§ Work to complete
When you reach the line that contains "8.6.0dev(2026)-9354472151" in the data below, copy it and every line after it exactly, adding nothing.

Information supplied START

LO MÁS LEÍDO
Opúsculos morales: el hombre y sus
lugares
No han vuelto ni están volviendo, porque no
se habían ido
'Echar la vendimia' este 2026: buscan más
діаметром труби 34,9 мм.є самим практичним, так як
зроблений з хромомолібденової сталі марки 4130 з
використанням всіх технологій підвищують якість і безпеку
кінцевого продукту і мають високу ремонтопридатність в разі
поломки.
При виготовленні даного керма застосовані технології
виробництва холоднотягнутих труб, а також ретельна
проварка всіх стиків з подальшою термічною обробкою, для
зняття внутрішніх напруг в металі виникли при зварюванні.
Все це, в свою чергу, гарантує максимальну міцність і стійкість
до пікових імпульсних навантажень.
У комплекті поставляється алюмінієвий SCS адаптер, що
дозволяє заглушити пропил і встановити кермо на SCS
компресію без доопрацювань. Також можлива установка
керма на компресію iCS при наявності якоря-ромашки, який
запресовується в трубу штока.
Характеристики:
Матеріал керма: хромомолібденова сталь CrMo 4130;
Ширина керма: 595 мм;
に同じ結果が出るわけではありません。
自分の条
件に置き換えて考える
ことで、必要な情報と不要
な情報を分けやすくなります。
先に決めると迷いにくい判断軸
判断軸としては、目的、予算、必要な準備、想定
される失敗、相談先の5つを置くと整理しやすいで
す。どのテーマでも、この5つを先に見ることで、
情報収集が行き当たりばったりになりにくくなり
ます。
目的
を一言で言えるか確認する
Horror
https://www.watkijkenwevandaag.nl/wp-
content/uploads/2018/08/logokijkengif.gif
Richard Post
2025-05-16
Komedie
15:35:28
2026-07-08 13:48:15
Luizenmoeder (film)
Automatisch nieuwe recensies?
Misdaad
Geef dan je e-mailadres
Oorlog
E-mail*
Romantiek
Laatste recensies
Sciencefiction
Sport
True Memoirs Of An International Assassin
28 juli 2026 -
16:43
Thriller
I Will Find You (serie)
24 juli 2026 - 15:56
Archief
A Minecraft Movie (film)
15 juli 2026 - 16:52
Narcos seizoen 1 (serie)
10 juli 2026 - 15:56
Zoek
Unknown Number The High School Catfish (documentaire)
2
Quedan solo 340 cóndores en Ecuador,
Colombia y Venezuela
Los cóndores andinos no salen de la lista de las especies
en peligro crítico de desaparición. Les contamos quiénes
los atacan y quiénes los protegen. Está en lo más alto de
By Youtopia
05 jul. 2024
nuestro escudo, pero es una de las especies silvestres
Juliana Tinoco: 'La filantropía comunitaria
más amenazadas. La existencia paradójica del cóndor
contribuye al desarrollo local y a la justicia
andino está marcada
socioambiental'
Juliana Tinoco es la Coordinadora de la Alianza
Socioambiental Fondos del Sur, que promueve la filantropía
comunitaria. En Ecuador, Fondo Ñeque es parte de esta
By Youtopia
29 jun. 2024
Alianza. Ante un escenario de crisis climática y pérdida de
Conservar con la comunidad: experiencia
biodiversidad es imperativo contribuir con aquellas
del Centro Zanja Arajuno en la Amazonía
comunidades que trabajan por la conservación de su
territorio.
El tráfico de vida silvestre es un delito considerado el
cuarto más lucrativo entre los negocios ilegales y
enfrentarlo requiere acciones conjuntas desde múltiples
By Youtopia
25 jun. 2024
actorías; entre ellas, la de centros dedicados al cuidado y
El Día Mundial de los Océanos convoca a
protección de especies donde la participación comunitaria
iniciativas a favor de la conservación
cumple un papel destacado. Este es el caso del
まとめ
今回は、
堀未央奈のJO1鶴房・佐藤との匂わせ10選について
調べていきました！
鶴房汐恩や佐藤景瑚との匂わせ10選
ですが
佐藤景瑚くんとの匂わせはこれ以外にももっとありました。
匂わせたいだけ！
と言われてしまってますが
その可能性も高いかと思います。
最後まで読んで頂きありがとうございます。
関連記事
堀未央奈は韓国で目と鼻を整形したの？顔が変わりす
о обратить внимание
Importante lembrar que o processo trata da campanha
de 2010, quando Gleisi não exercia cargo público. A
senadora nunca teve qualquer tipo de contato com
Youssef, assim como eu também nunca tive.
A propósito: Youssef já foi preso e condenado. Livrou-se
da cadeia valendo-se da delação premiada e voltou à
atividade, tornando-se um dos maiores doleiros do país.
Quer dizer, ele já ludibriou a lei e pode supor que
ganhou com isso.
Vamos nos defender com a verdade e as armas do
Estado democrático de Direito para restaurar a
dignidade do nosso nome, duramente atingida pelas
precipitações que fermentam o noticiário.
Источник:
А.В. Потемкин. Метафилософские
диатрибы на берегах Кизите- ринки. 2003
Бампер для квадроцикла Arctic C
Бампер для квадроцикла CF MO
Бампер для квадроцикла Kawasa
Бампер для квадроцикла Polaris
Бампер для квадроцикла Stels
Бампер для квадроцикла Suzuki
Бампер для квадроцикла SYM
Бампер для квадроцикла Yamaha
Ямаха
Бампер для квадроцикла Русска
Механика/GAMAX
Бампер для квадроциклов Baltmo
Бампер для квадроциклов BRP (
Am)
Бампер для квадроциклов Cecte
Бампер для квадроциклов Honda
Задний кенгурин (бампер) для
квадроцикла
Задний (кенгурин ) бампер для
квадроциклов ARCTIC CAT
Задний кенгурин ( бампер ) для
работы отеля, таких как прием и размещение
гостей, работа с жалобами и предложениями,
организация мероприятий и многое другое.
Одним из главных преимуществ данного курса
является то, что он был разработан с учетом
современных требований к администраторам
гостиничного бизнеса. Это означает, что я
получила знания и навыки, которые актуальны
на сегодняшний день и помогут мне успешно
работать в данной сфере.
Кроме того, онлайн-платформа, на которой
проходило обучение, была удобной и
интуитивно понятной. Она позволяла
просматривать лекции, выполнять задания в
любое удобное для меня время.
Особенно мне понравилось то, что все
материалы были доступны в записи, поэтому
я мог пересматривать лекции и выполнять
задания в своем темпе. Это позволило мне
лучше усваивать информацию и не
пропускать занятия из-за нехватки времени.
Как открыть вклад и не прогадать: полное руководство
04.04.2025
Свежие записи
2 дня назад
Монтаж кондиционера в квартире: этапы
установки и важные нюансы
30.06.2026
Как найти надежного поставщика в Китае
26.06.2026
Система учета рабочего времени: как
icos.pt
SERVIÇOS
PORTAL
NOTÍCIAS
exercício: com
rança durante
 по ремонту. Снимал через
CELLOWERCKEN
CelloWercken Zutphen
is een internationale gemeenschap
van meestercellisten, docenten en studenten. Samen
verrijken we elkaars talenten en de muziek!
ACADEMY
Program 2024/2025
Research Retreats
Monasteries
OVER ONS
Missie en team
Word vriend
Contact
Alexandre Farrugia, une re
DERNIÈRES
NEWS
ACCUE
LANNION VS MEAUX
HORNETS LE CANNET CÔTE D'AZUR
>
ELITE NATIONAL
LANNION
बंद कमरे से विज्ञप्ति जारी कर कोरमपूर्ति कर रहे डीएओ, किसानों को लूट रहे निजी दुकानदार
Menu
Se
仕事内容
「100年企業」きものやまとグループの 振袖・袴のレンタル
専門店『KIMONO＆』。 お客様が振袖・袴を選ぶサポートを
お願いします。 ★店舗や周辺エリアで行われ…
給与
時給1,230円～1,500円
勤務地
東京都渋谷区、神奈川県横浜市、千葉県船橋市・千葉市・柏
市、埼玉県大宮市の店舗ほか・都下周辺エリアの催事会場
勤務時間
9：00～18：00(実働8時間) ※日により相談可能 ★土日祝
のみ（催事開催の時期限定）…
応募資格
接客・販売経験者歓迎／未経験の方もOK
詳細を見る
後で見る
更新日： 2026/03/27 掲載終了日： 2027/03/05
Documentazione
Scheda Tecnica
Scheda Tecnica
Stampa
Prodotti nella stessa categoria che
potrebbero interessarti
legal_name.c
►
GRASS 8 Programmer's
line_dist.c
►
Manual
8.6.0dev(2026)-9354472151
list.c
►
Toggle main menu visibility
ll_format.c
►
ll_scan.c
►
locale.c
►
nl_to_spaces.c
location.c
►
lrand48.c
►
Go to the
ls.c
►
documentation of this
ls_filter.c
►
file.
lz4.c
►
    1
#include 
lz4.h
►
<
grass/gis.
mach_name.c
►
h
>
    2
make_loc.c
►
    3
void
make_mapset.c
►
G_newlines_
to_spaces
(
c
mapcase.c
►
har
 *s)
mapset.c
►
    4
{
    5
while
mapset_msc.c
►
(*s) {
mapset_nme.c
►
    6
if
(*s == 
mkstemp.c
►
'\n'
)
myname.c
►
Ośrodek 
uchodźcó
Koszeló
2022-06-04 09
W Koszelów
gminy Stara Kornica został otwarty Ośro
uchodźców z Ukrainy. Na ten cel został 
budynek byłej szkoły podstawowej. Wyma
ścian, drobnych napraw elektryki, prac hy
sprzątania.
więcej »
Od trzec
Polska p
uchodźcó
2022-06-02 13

Information supplied END

§ Exercise answer
8.6.0dev(2026)-9354472151
list.c
►
Toggle main menu visibility
ll_format.c
►
ll_scan.c
►
locale.c
►
nl_to_spaces.c
location.c
►
lrand48.c
►
Go to the
ls.c
►
documentation of this
ls_filter.c
►
file.
lz4.c
►
    1
#include 
lz4.h
►
<
grass/gis.
mach_name.c
►
h
>
    2
make_loc.c
►
    3
void
make_mapset.c
►
G_newlines_
to_spaces
(
c
mapcase.c
►
har
 *s)
mapset.c
►
    4
{
    5
while
mapset_msc.c
►
(*s) {
mapset_nme.c
►
    6
if
(*s == 
mkstemp.c
►
'\n'
)
myname.c
►
Ośrodek 
uchodźcó
Koszeló
2022-06-04 09
W Koszelów
gminy Stara Kornica został otwarty Ośro
uchodźców z Ukrainy. Na ten cel został 
budynek byłej szkoły podstawowej. Wyma
ścian, drobnych napraw elektryki, prac hy
sprzątania.
więcej »
Od trzec
Polska p
uchodźcó
2022-06-02 13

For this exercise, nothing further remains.